Find a Successful Stock Trading Formula before you begin to trade. Know the risks and potential positive outcomes prior to entering a Stock trading position. The use of limit and stop orders as well as leverage have a substantial role to play.
Now that you know how to trade stocks online at Friedberg Direct, register today to open an account and get started.
How to Trade Stocks FAQs
Do I need to diversify when trading stocks?
The notion of diversification or spreading your money across a number of market sectors or asset classes, is a concept that applies to investing for the long-term. When you are trading stocks, as opposed to investing in them, you are looking to make a profit from the short-term movement of the stock. In this case diversification won’t, necessarily, benefit you, and in some cases, it could even harm your results.

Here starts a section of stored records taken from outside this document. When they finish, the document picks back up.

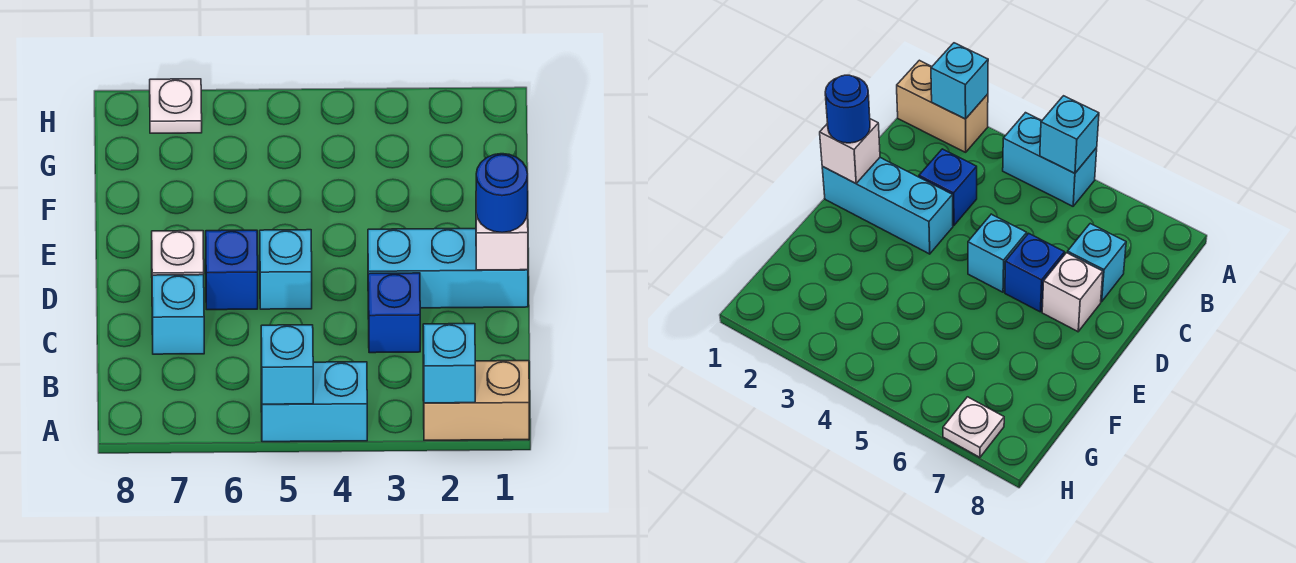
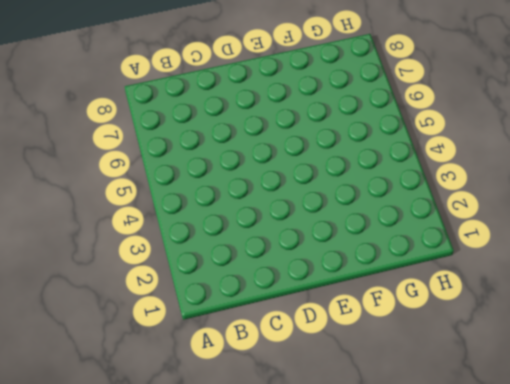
none -> tan 1x2 brick [423,361,529,440]
none -> cyan 1x2 brick [261,362,367,442]
none -> blue 1x1 brick [368,273,420,353]

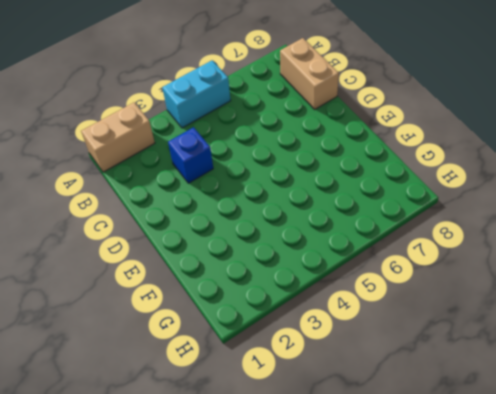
tan 1x2 brick [280,38,339,109] -> none
none -> cyan 1x1 brick [152,275,204,354]
none -> cyan 1x3 brick [368,229,528,308]
none -> cyan 1x1 brick [260,230,312,309]

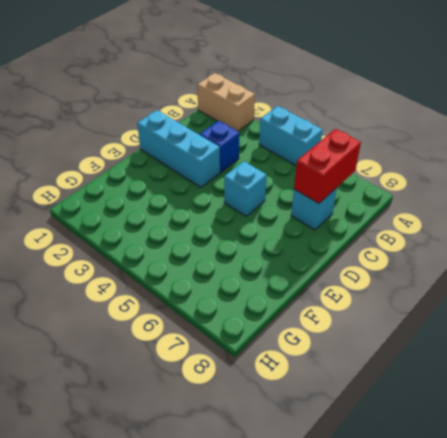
red 1x2 brick [294,129,361,203] -> none
none -> blue 1x1 brick [206,230,258,310]
none -> white 1x1 brick [152,231,204,275]
none -> white 1x1 plate [150,79,202,133]

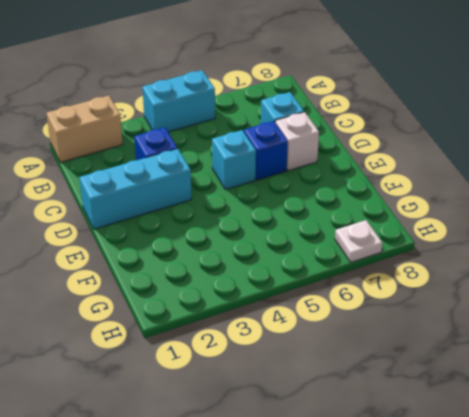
none -> cyan 1x1 brick [423,324,475,403]
none -> cyan 1x1 brick [261,325,313,404]
none -> white 1x1 brick [476,213,528,270]

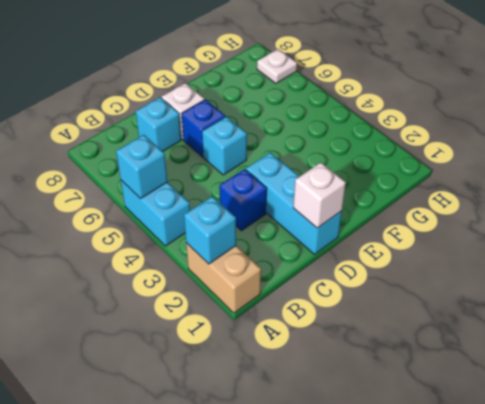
none -> blue 1x1 round brick [476,154,528,233]

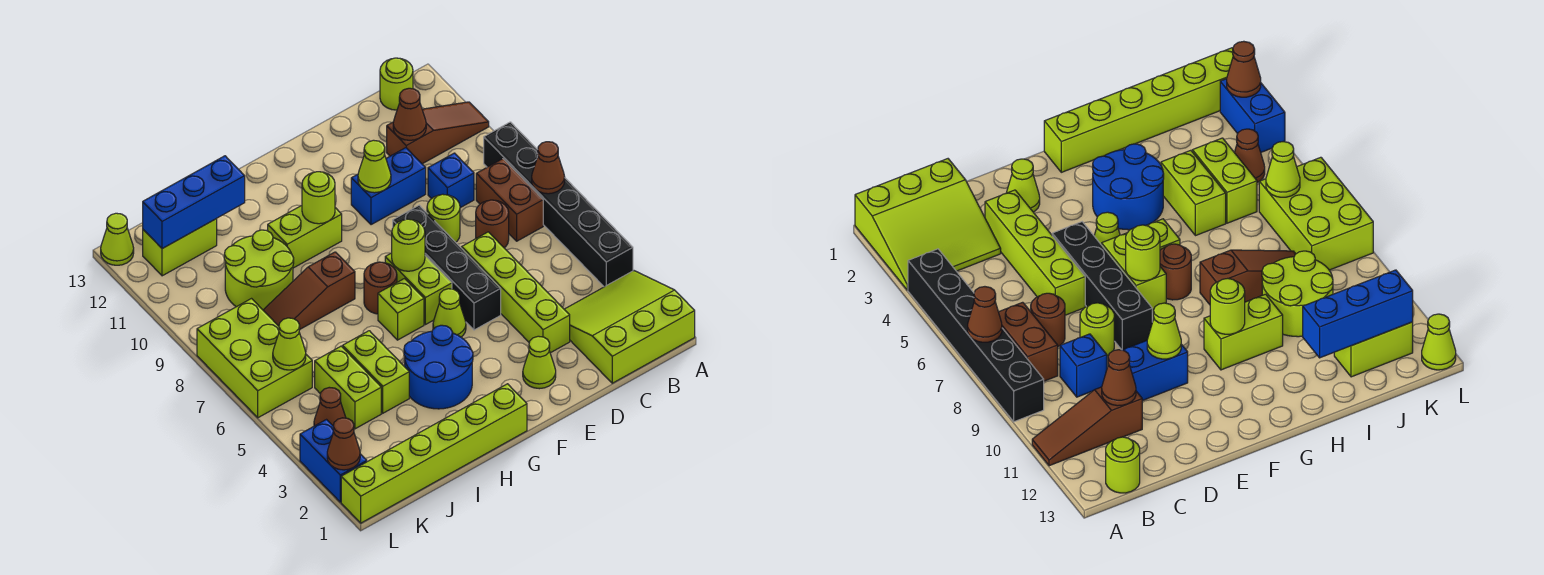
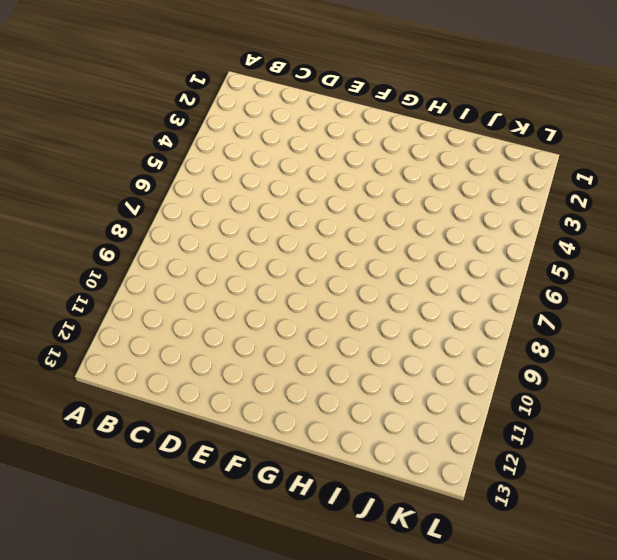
none -> lime 3x3 slope [564,271,695,383]
none -> black 1x6 brick [484,122,633,287]
none -> brown 1x3 slope [387,102,489,164]
none -> brown 1x2 brick [476,159,543,241]

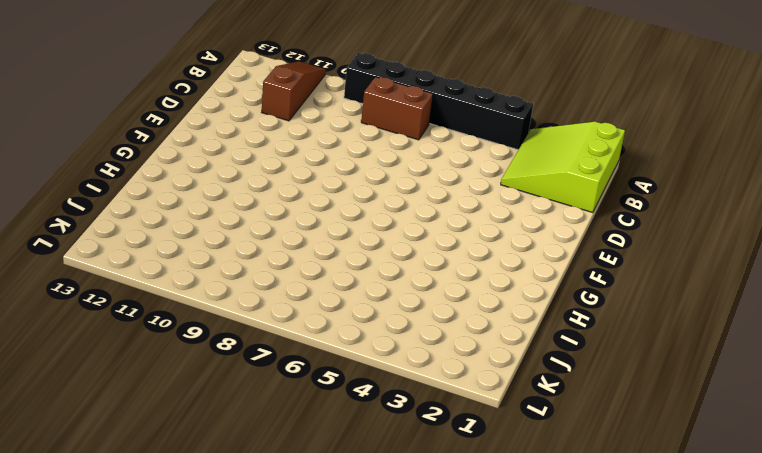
none -> lime 1x1 round brick [380,58,413,110]
none -> brown 1x1 round brick [476,200,509,248]
none -> blue 1x1 brick [428,153,474,208]
none -> lime 1x4 brick [462,232,570,353]

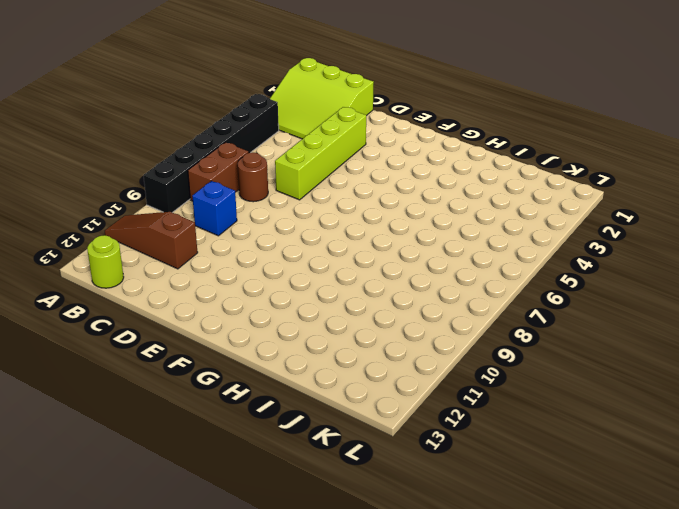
none -> lime 1x1 round brick [427,194,460,242]
none -> blue 1x2 brick [351,148,426,225]
none -> lime 1x1 cone [523,336,556,389]
none -> black 1x4 brick [393,205,501,330]

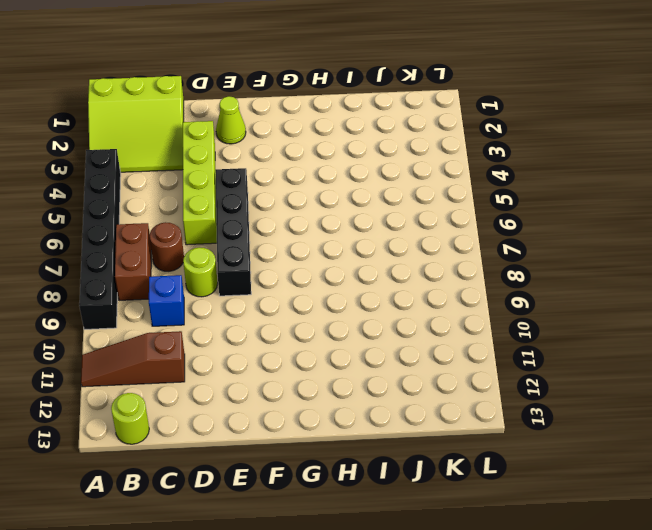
none -> blue 1x2 brick [351,148,426,225]
none -> lime 1x1 cone [433,289,466,337]
none -> lime 1x2 brick [385,253,452,325]
none -> lime 1x6 brick [341,384,527,523]

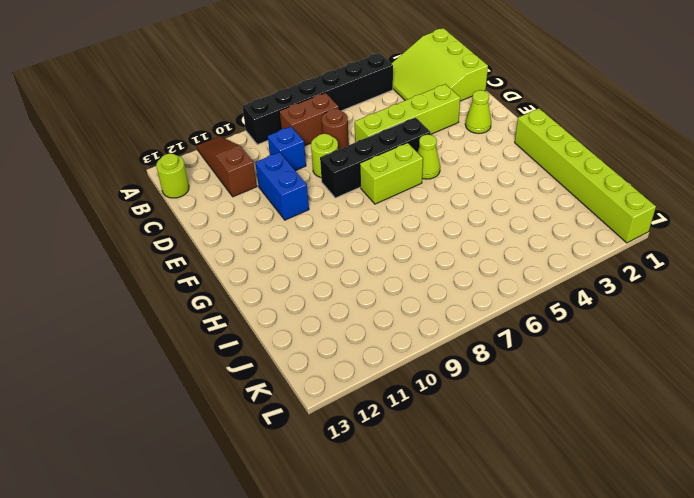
none -> blue 2x2 round brick [404,325,473,409]
none -> lime 1x1 brick [378,279,424,340]
none -> brown 1x1 round brick [364,262,397,314]
none -> lime 1x2 brick [268,206,342,268]

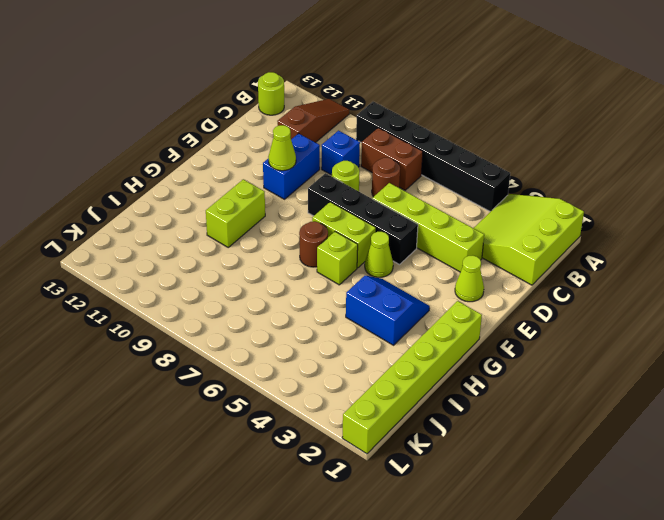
blue 2x2 slope [346,276,430,345] -> blue 2x2 round brick [404,325,473,409]
none -> brown 1x3 slope [263,252,355,329]
none -> lime 1x2 brick [343,331,409,413]
none -> lime 2x2 round brick [224,230,294,310]
none -> lime 1x2 brick [315,346,381,429]

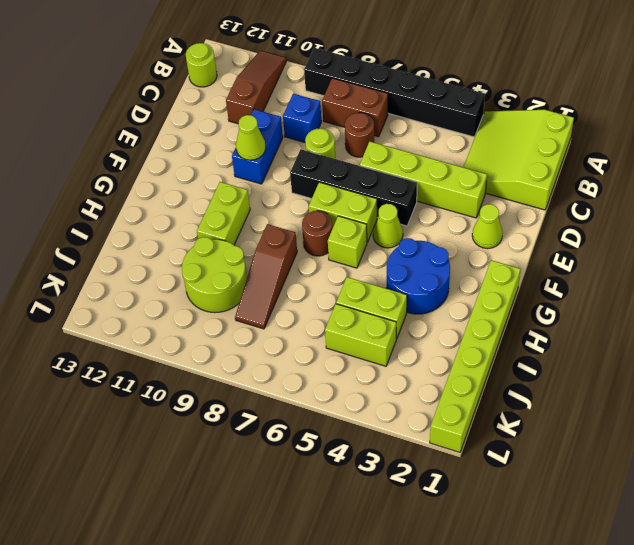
none -> lime 1x2 brick [143,219,217,276]
none -> brown 1x1 cone [314,387,346,426]
none -> lime 2x3 brick [197,299,312,418]
none -> blue 1x2 brick [300,420,367,502]

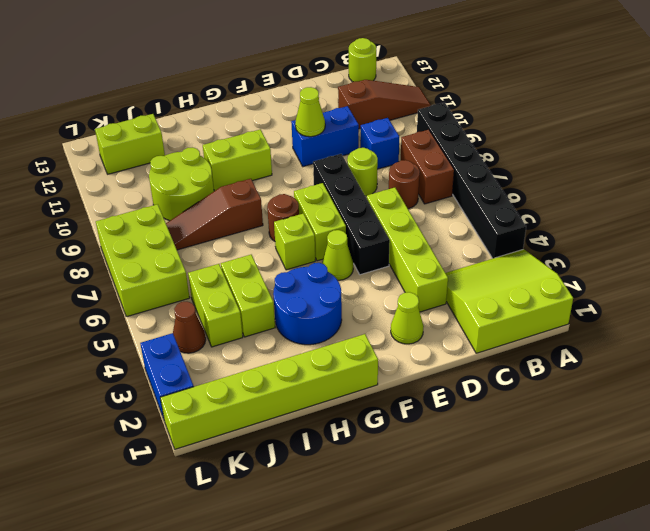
none -> lime 1x1 cone [101,213,134,265]
none -> brown 1x1 cone [532,142,565,194]
none -> brown 1x1 cone [393,88,426,140]
none -> lime 1x1 round brick [392,219,425,271]

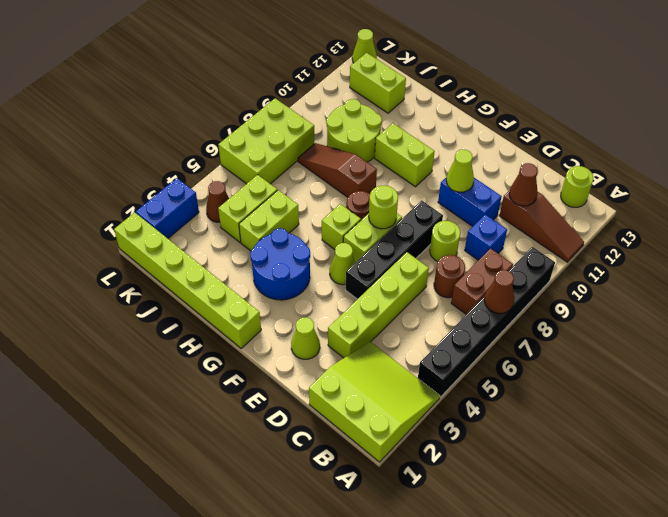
none -> lime 1x1 round brick [302,172,335,224]
none -> blue 1x3 brick [143,156,245,249]
none -> lime 1x1 cone [273,318,306,370]
none -> brown 1x1 cone [327,418,360,470]

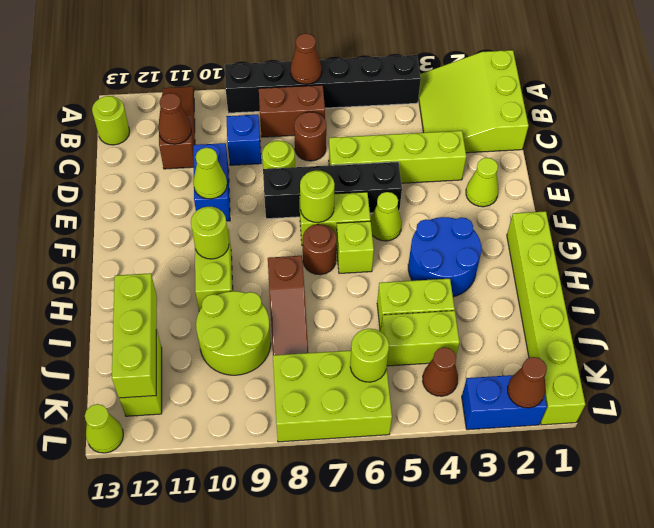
lime 1x3 brick [112,273,157,398] -> blue 1x3 brick [143,156,245,249]
lime 1x1 round brick [350,329,389,382] -> lime 1x1 cone [273,318,306,370]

If you are looking to profit from the movement in stocks often times it is stocks within the same sector that are making the best moves, which means you may want to concentrate your trading rather than diversify.
How can I find the best opportunities when trading stocks?
There are always good opportunities in the markets and you don’t have to find the best to make a profit. The very best way to locate stock trading opportunities is to become intimately familiar with the market. The easiest way to do this is to begin with a single sector, like technology or the financial stocks. When you are constantly monitoring the behaviour of a stock or a set of stocks you will begin to notice patterns in the prices that you can take advantage of. Start by creating a small list of 10-20 stocks that you follow on a regular basis and work your way up from there.
How will I know when to sell my stocks?
You should have a plan for every trade you make. That means knowing why you want to buy or short the stock, where is a good area to place your buy/sell order, and knowing, as much as possible, what will help determine how much the stock might move before you sell. You should already know when to sell before you buy the stock. That means when to sell for a profit, or when to cut your losses. That takes all the emotion out of the trade because your trading decisions won’t be dictated by fear or greed.
These FAQs, comments/analysis do not take into consideration your individual personal circumstances and trading objectives. Therefore, they should not be considered as a personal recommendation or investment advice. They are intended for educational purposes only. Past performance is not indicative of future results. There is no guarantee that the contents or instructions will result in profits or not result in losses.